### Problem to work on
Give the data again exactly, without images.

### Supplied material
- - -

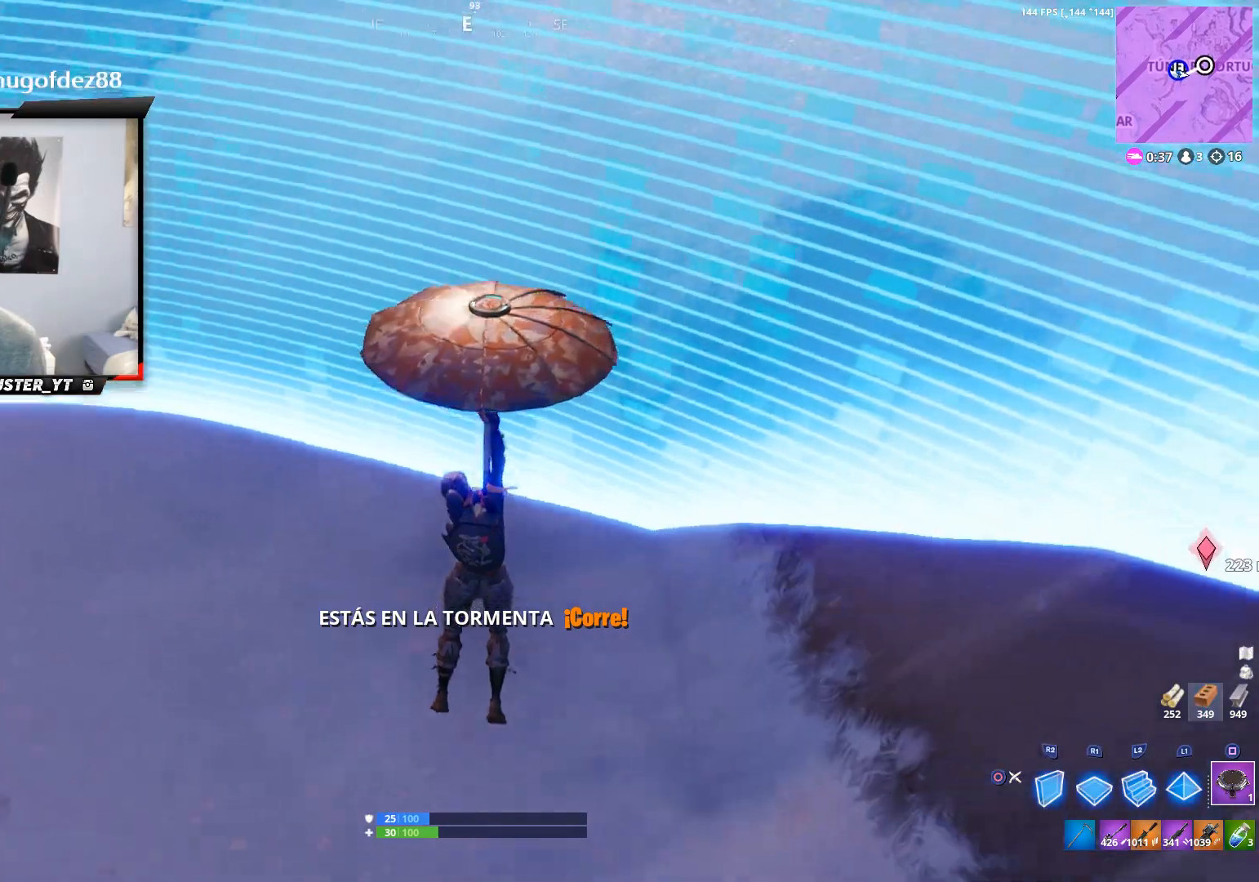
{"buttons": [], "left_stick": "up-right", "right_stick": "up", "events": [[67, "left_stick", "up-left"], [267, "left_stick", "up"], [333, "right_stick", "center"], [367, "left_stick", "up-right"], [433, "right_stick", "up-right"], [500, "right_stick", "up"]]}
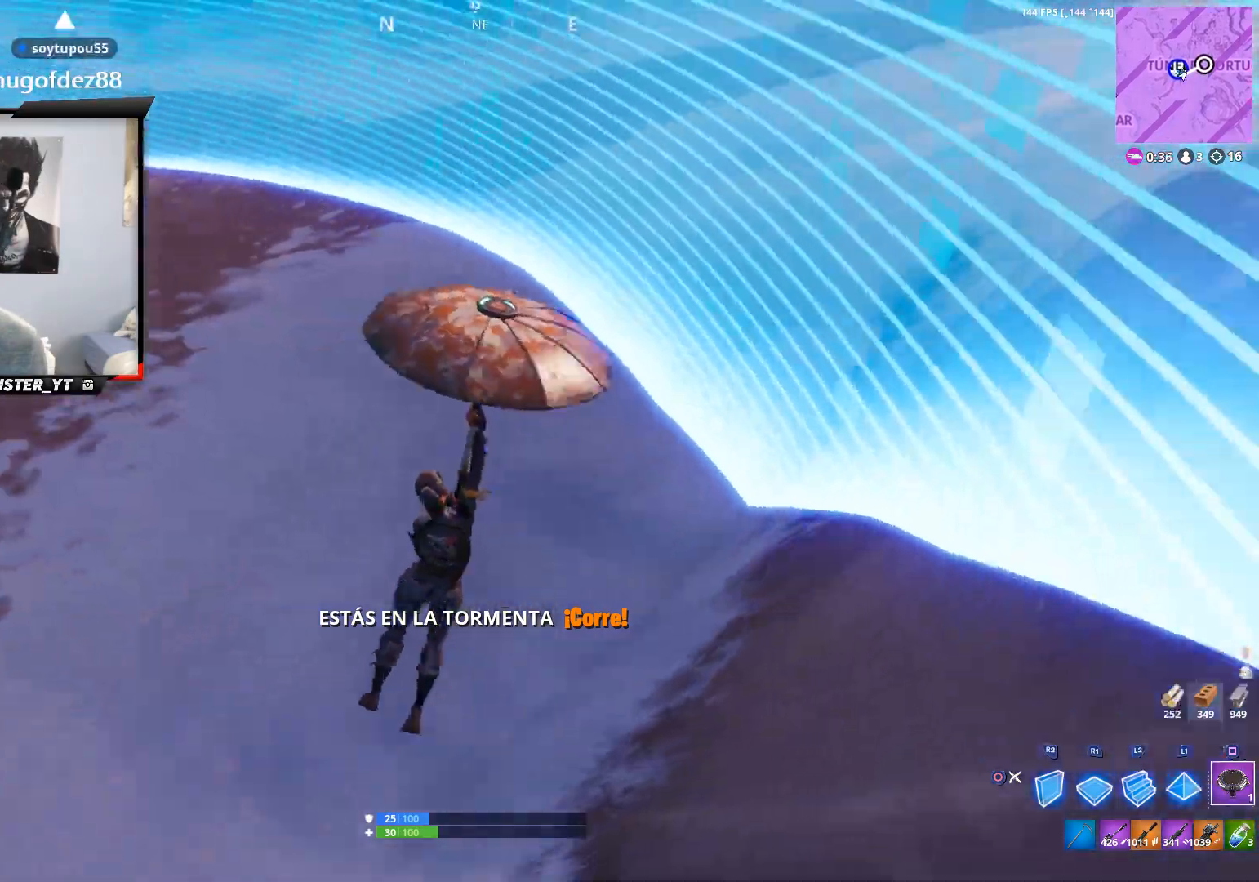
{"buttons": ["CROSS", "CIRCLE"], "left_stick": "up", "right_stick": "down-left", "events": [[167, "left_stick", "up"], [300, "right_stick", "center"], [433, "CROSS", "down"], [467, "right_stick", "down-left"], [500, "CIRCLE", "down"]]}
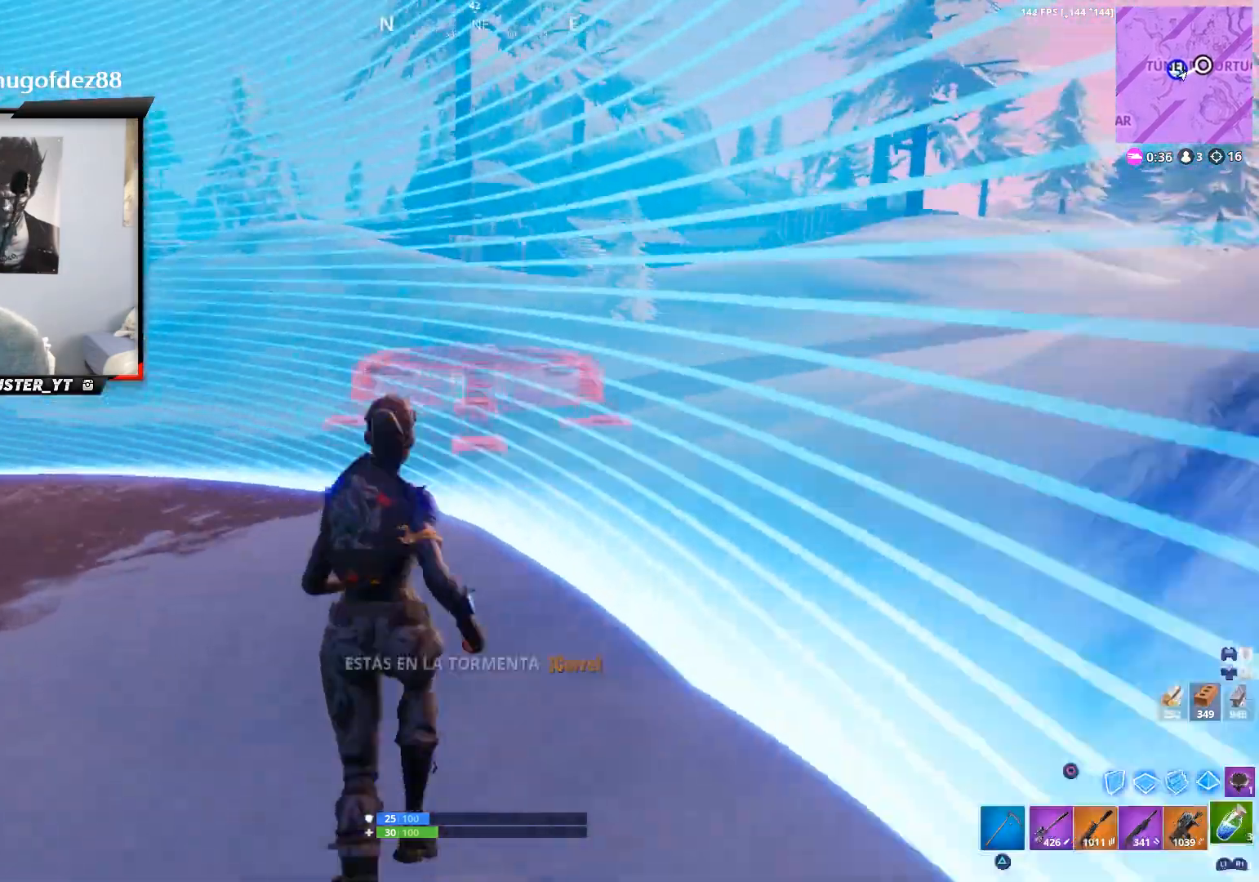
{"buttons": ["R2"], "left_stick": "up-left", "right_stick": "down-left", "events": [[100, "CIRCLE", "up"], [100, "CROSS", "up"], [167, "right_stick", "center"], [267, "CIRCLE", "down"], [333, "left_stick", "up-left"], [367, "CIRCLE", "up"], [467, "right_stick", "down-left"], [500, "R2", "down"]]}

- - -

### Solution to this exercise
{"buttons": [], "left_stick": "up-right", "right_stick": "up", "events": [[67, "left_stick", "up-left"], [267, "left_stick", "up"], [333, "right_stick", "center"], [367, "left_stick", "up-right"], [433, "right_stick", "up-right"], [500, "right_stick", "up"]]}
{"buttons": ["CROSS", "CIRCLE"], "left_stick": "up", "right_stick": "down-left", "events": [[167, "left_stick", "up"], [300, "right_stick", "center"], [433, "CROSS", "down"], [467, "right_stick", "down-left"], [500, "CIRCLE", "down"]]}
{"buttons": ["R2"], "left_stick": "up-left", "right_stick": "down-left", "events": [[100, "CIRCLE", "up"], [100, "CROSS", "up"], [167, "right_stick", "center"], [267, "CIRCLE", "down"], [333, "left_stick", "up-left"], [367, "CIRCLE", "up"], [467, "right_stick", "down-left"], [500, "R2", "down"]]}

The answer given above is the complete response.